:: TEXTE SOURCE ::

Okamiden : nouveaux coups de pinceau
Malgré l'abandon des chiens fous de Clover Studio, Capcom a tout de même conservé la fourrure blanche d'Amaterasu dans un coin afin de faire renaître la déesse si l'envie et les perspectives financières le, permettaient. Une résurrection qui a donc pris la forme d'Okamiden, lesté de ses anciens maîtres mais accueilli dans un nouveau chenil où les petits orphelins sont visiblement traités avec attention. Car si Okamiden n'a pas le regard vif et la truffe au vent de son prédécesseur, il effectue ses premiers pas avec une assurance qui était loin de couler de source.
Quelques temps après la victoire d'Amaterasu sur les légions des ténèbres, qui avaient envahi les terres mystiques du Japon, le ciel s'obscurcit à nouveau et voit les ombres du passé revenir à la charge. Les êtres fantasmagoriques liés à la nature commencent à voir leurs pouvoirs s'amenuiser et même le puissant esprit de l'arbre Konohana, Sakuya, se voit obligé de faire une nouvelle fois appel à la maîtresse du pinceau céleste. Mais cette fois-ci, c'est sous la forme de Chibiterasu et non de la vénérable Amaterasu que cette dernière va se montrer. Un petit louveteau dont le taux de "mignonitude" atteint des sommets tels qu'une armée de goodies à son effigie fleurissent au Japon. Un émissaire immédiatement attachant qui donne plus envie d'être câliné que d'être envoyé au combat contre des hordes de démons. C'est malgré tout ce but qu'il va devoir suivre avec l'aide de plusieurs personnages qui agiront en coopération avec lui, le premier d'entre eux étant Kuni. Fils du légendaire guerrier Susano et de Kushi, il se révèle aussi contrasté que son paternel, tour à tour froussard et gorgé d'une énergie étonnante, marque des héros. Un duo dont l'association est l'oeuvre d'Issun, dont les remarques désobligeantes sont désormais laissées à l'imagination des divers compagnons que rencontrera Chibiterasu. Différente des grandes envolées solitaires d'Amaterasu, cette quête s'orne d'un gameplay mettant en avant la dualité du couple principal.

:::

### EXERCICE
Reprends le passage du texte sur Okamiden qui commence à « Okamiden : nouveaux » et se termine à « couler de source. », en remplaçant « Capcom » par « l'éditeur ». Les lignes ne jouent aucun rôle dans cet exercice.

:: EXTRAITS DE DONNÉES ::

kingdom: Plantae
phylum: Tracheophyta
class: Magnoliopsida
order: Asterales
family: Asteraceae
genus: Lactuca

:::

### RÉPONSE
Okamiden : nouveaux coups de pinceau
Malgré l'abandon des chiens fous de Clover Studio, l'éditeur a tout de même conservé la fourrure blanche d'Amaterasu dans un coin afin de faire renaître la déesse si l'envie et les perspectives financières le, permettaient. Une résurrection qui a donc pris la forme d'Okamiden, lesté de ses anciens maîtres mais accueilli dans un nouveau chenil où les petits orphelins sont visiblement traités avec attention. Car si Okamiden n'a pas le regard vif et la truffe au vent de son prédécesseur, il effectue ses premiers pas avec une assurance qui était loin de couler de source.